=== Task to complete ===
Nothing but the pictures may be dropped; the rest of the listing is to be written out exactly.

=== Raw data ===

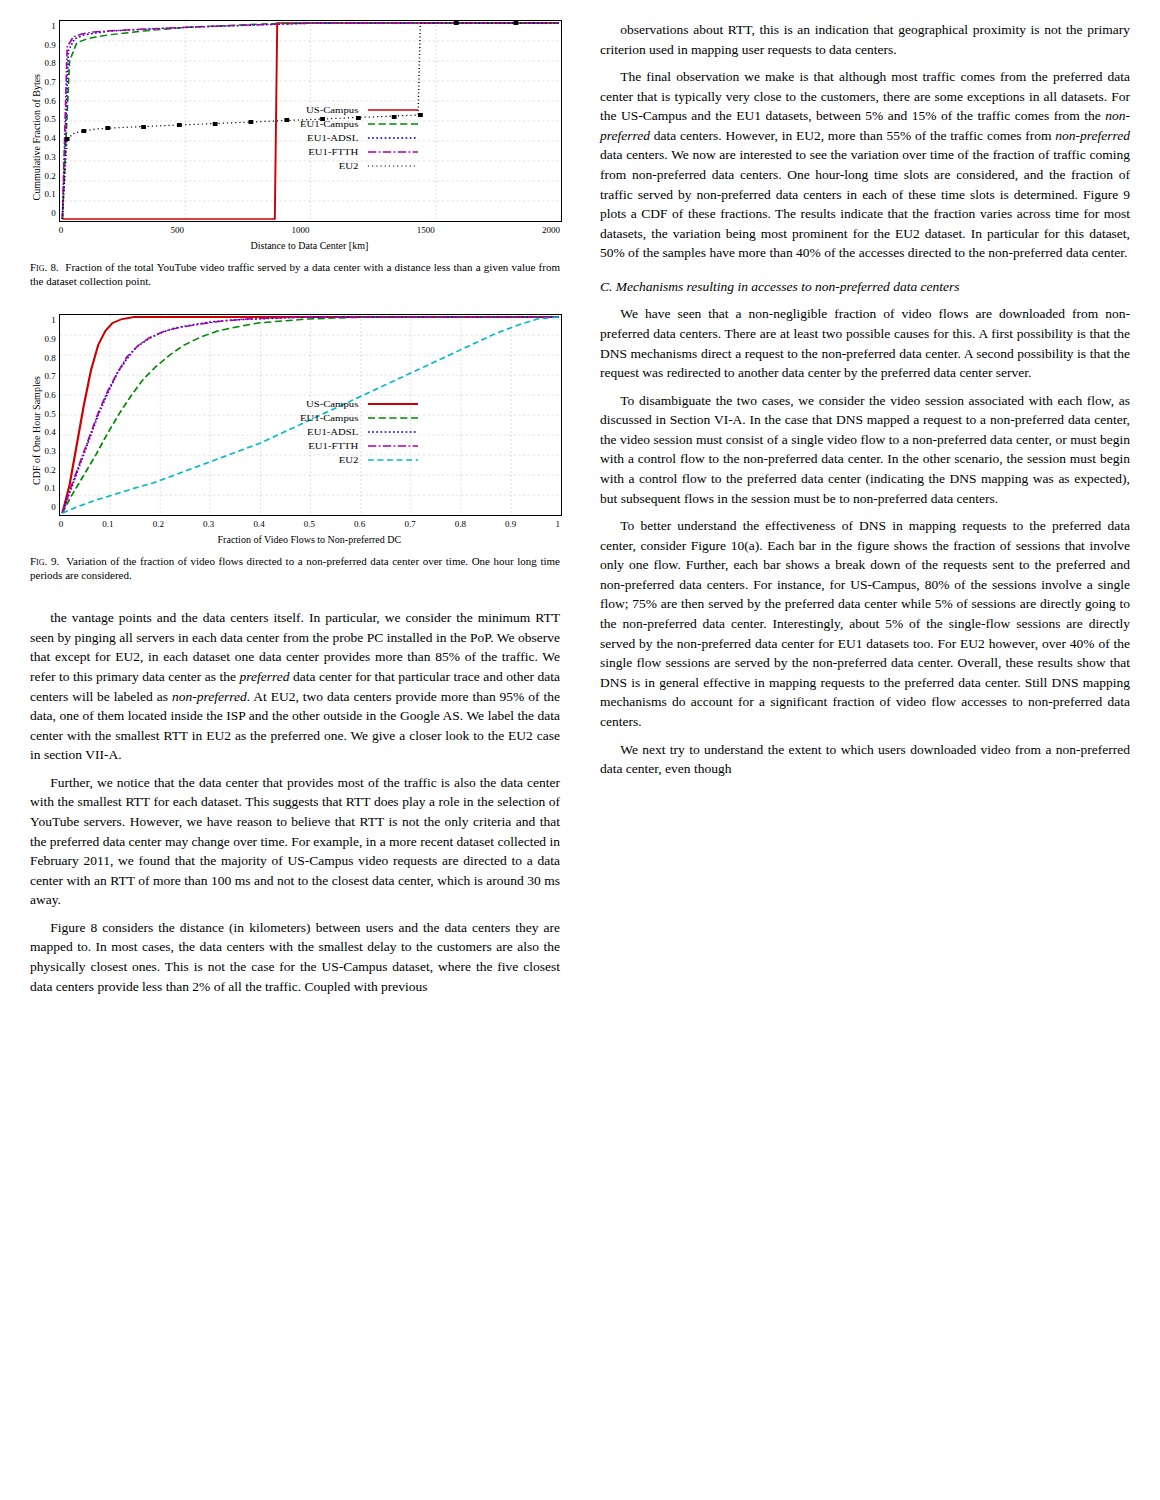Cummulative Fraction of Bytes
10.90.80.70.60.50.40.30.20.10
US-Campus EU1-Campus EU1-ADSL EU1-FTTH EU2
0500100015002000
Distance to Data Center [km]
Fig. 8. Fraction of the total YouTube video traffic served by a data center with a distance less than a given value from the dataset collection point.
CDF of One Hour Samples
10.90.80.70.60.50.40.30.20.10
US-Campus EU1-Campus EU1-ADSL EU1-FTTH EU2
00.10.20.30.40.50.60.70.80.91
Fraction of Video Flows to Non-preferred DC
Fig. 9. Variation of the fraction of video flows directed to a non-preferred data center over time. One hour long time periods are considered.
the vantage points and the data centers itself. In particular, we consider the minimum RTT seen by pinging all servers in each data center from the probe PC installed in the PoP. We observe that except for EU2, in each dataset one data center provides more than 85% of the traffic. We refer to this primary data center as the preferred data center for that particular trace and other data centers will be labeled as non-preferred. At EU2, two data centers provide more than 95% of the data, one of them located inside the ISP and the other outside in the Google AS. We label the data center with the smallest RTT in EU2 as the preferred one. We give a closer look to the EU2 case in section VII-A.
Further, we notice that the data center that provides most of the traffic is also the data center with the smallest RTT for each dataset. This suggests that RTT does play a role in the selection of YouTube servers. However, we have reason to believe that RTT is not the only criteria and that the preferred data center may change over time. For example, in a more recent dataset collected in February 2011, we found that the majority of US-Campus video requests are directed to a data center with an RTT of more than 100 ms and not to the closest data center, which is around 30 ms away.
Figure 8 considers the distance (in kilometers) between users and the data centers they are mapped to. In most cases, the data centers with the smallest delay to the customers are also the physically closest ones. This is not the case for the US-Campus dataset, where the five closest data centers provide less than 2% of all the traffic. Coupled with previous
observations about RTT, this is an indication that geographical proximity is not the primary criterion used in mapping user requests to data centers.
The final observation we make is that although most traffic comes from the preferred data center that is typically very close to the customers, there are some exceptions in all datasets. For the US-Campus and the EU1 datasets, between 5% and 15% of the traffic comes from the non-preferred data centers. However, in EU2, more than 55% of the traffic comes from non-preferred data centers. We now are interested to see the variation over time of the fraction of traffic coming from non-preferred data centers. One hour-long time slots are considered, and the fraction of traffic served by non-preferred data centers in each of these time slots is determined. Figure 9 plots a CDF of these fractions. The results indicate that the fraction varies across time for most datasets, the variation being most prominent for the EU2 dataset. In particular for this dataset, 50% of the samples have more than 40% of the accesses directed to the non-preferred data center.
C. Mechanisms resulting in accesses to non-preferred data centers
We have seen that a non-negligible fraction of video flows are downloaded from non-preferred data centers. There are at least two possible causes for this. A first possibility is that the DNS mechanisms direct a request to the non-preferred data center. A second possibility is that the request was redirected to another data center by the preferred data center server.
To disambiguate the two cases, we consider the video session associated with each flow, as discussed in Section VI-A. In the case that DNS mapped a request to a non-preferred data center, the video session must consist of a single video flow to a non-preferred data center, or must begin with a control flow to the non-preferred data center. In the other scenario, the session must begin with a control flow to the preferred data center (indicating the DNS mapping was as expected), but subsequent flows in the session must be to non-preferred data centers.
To better understand the effectiveness of DNS in mapping requests to the preferred data center, consider Figure 10(a). Each bar in the figure shows the fraction of sessions that involve only one flow. Further, each bar shows a break down of the requests sent to the preferred and non-preferred data centers. For instance, for US-Campus, 80% of the sessions involve a single flow; 75% are then served by the preferred data center while 5% of sessions are directly going to the non-preferred data center. Interestingly, about 5% of the single-flow sessions are directly served by the non-preferred data center for EU1 datasets too. For EU2 however, over 40% of the single flow sessions are served by the non-preferred data center. Overall, these results show that DNS is in general effective in mapping requests to the preferred data center. Still DNS mapping mechanisms do account for a significant fraction of video flow accesses to non-preferred data centers.
We next try to understand the extent to which users downloaded video from a non-preferred data center, even though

=== Response to this task ===
Cummulative Fraction of Bytes
10.90.80.70.60.50.40.30.20.10
US-Campus EU1-Campus EU1-ADSL EU1-FTTH EU2
0500100015002000
Distance to Data Center [km]
Fig. 8. Fraction of the total YouTube video traffic served by a data center with a distance less than a given value from the dataset collection point.
CDF of One Hour Samples
10.90.80.70.60.50.40.30.20.10
US-Campus EU1-Campus EU1-ADSL EU1-FTTH EU2
00.10.20.30.40.50.60.70.80.91
Fraction of Video Flows to Non-preferred DC
Fig. 9. Variation of the fraction of video flows directed to a non-preferred data center over time. One hour long time periods are considered.
the vantage points and the data centers itself. In particular, we consider the minimum RTT seen by pinging all servers in each data center from the probe PC installed in the PoP. We observe that except for EU2, in each dataset one data center provides more than 85% of the traffic. We refer to this primary data center as the preferred data center for that particular trace and other data centers will be labeled as non-preferred. At EU2, two data centers provide more than 95% of the data, one of them located inside the ISP and the other outside in the Google AS. We label the data center with the smallest RTT in EU2 as the preferred one. We give a closer look to the EU2 case in section VII-A.
Further, we notice that the data center that provides most of the traffic is also the data center with the smallest RTT for each dataset. This suggests that RTT does play a role in the selection of YouTube servers. However, we have reason to believe that RTT is not the only criteria and that the preferred data center may change over time. For example, in a more recent dataset collected in February 2011, we found that the majority of US-Campus video requests are directed to a data center with an RTT of more than 100 ms and not to the closest data center, which is around 30 ms away.
Figure 8 considers the distance (in kilometers) between users and the data centers they are mapped to. In most cases, the data centers with the smallest delay to the customers are also the physically closest ones. This is not the case for the US-Campus dataset, where the five closest data centers provide less than 2% of all the traffic. Coupled with previous
observations about RTT, this is an indication that geographical proximity is not the primary criterion used in mapping user requests to data centers.
The final observation we make is that although most traffic comes from the preferred data center that is typically very close to the customers, there are some exceptions in all datasets. For the US-Campus and the EU1 datasets, between 5% and 15% of the traffic comes from the non-preferred data centers. However, in EU2, more than 55% of the traffic comes from non-preferred data centers. We now are interested to see the variation over time of the fraction of traffic coming from non-preferred data centers. One hour-long time slots are considered, and the fraction of traffic served by non-preferred data centers in each of these time slots is determined. Figure 9 plots a CDF of these fractions. The results indicate that the fraction varies across time for most datasets, the variation being most prominent for the EU2 dataset. In particular for this dataset, 50% of the samples have more than 40% of the accesses directed to the non-preferred data center.
C. Mechanisms resulting in accesses to non-preferred data centers
We have seen that a non-negligible fraction of video flows are downloaded from non-preferred data centers. There are at least two possible causes for this. A first possibility is that the DNS mechanisms direct a request to the non-preferred data center. A second possibility is that the request was redirected to another data center by the preferred data center server.
To disambiguate the two cases, we consider the video session associated with each flow, as discussed in Section VI-A. In the case that DNS mapped a request to a non-preferred data center, the video session must consist of a single video flow to a non-preferred data center, or must begin with a control flow to the non-preferred data center. In the other scenario, the session must begin with a control flow to the preferred data center (indicating the DNS mapping was as expected), but subsequent flows in the session must be to non-preferred data centers.
To better understand the effectiveness of DNS in mapping requests to the preferred data center, consider Figure 10(a). Each bar in the figure shows the fraction of sessions that involve only one flow. Further, each bar shows a break down of the requests sent to the preferred and non-preferred data centers. For instance, for US-Campus, 80% of the sessions involve a single flow; 75% are then served by the preferred data center while 5% of sessions are directly going to the non-preferred data center. Interestingly, about 5% of the single-flow sessions are directly served by the non-preferred data center for EU1 datasets too. For EU2 however, over 40% of the single flow sessions are served by the non-preferred data center. Overall, these results show that DNS is in general effective in mapping requests to the preferred data center. Still DNS mapping mechanisms do account for a significant fraction of video flow accesses to non-preferred data centers.
We next try to understand the extent to which users downloaded video from a non-preferred data center, even though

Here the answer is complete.